→ WHAT YOU HAVE TO DO
Carry on the report on Zentia's collapse into administration from its final sentence, leaving the material that follows it aside.

→ EXTRACT
★ ★ ★ ★ ★ ★ ★

Will Wright and James Lumb were brought in after directors concluded there was no solvent outcome available, despite having earlier explored a sale. The administrators will now seek buyers for the companies’ business and assets, including residual stock, in a process that will determine whether any part of Zentia survives beyond the administration.
That possibility sits uneasily beside what happened before the crash. The directors secured a £6.5m cash injection from the shareholder last year, yet the financial pressure still proved too much as high energy prices lifted production costs and sales came in below forecast. Zentia, formerly Armstrong Ceiling Solutions after being renamed following acquisition by a German asset manager, had already been under strain in a construction supply chain that administrators described as difficult.

★ ★ ★ ★ ★ ★ ★

→ SUPPLIED MATERIAL
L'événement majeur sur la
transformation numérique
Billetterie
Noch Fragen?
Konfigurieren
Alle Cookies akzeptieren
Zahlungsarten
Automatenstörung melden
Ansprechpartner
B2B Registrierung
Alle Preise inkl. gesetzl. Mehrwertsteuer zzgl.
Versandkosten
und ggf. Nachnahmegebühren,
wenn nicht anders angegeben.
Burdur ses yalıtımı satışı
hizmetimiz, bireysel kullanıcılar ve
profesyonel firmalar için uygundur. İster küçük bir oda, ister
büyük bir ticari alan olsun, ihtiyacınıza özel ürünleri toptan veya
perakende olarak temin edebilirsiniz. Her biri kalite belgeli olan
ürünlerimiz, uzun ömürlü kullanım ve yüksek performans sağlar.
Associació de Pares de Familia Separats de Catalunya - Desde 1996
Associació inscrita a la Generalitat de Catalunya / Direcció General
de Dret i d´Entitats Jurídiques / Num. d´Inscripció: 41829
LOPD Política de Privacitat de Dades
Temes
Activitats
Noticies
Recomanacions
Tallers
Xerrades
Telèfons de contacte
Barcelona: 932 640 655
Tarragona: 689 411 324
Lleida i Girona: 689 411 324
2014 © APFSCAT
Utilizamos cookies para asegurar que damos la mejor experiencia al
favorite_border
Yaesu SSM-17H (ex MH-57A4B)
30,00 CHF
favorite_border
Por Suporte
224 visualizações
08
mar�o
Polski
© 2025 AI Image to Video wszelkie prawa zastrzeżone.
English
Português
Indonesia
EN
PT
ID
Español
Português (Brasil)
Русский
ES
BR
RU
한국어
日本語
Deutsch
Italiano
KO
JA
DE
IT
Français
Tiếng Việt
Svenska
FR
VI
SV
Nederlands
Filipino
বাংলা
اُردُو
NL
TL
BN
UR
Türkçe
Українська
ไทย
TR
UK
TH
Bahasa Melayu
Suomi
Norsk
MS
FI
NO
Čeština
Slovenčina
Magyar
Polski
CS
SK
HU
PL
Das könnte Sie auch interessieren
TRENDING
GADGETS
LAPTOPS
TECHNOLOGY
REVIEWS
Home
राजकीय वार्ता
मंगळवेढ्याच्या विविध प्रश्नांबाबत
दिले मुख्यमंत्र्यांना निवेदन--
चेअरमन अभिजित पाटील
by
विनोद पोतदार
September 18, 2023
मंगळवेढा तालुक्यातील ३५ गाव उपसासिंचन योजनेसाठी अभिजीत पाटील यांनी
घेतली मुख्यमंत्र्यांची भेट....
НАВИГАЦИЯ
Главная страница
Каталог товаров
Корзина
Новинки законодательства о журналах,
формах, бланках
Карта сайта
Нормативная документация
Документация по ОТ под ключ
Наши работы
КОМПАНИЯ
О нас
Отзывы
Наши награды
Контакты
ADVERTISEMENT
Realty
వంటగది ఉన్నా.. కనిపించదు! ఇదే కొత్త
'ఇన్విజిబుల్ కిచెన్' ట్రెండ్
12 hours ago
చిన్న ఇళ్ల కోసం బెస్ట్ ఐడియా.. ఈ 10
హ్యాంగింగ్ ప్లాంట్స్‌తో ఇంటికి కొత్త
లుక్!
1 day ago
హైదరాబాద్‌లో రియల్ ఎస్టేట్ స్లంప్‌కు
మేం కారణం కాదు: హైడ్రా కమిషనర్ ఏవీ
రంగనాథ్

★ ★ ★ ★ ★ ★ ★

→ ANSWER FOR THIS EXERCISE
For Lumb, the scale of the loss cuts deeper than a balance-sheet event. He said Zentia has a rich history in the North East stretching back more than 100 years and called the collapse a tremendous shame, while adding that thoughts were with the dedicated staff hit by redundancy. He also urged interested parties to contact the administrators quickly if they want to examine the business and its remaining stock.
The company had won the Made in Britain Award at the North East Business Awards in 2023, and five years ago it was talking about creating jobs by bringing manufacturing in-house with a £12m finance facility. Now the immediate question is whether that history becomes part of a rescue sale or a closing chapter written out through administration.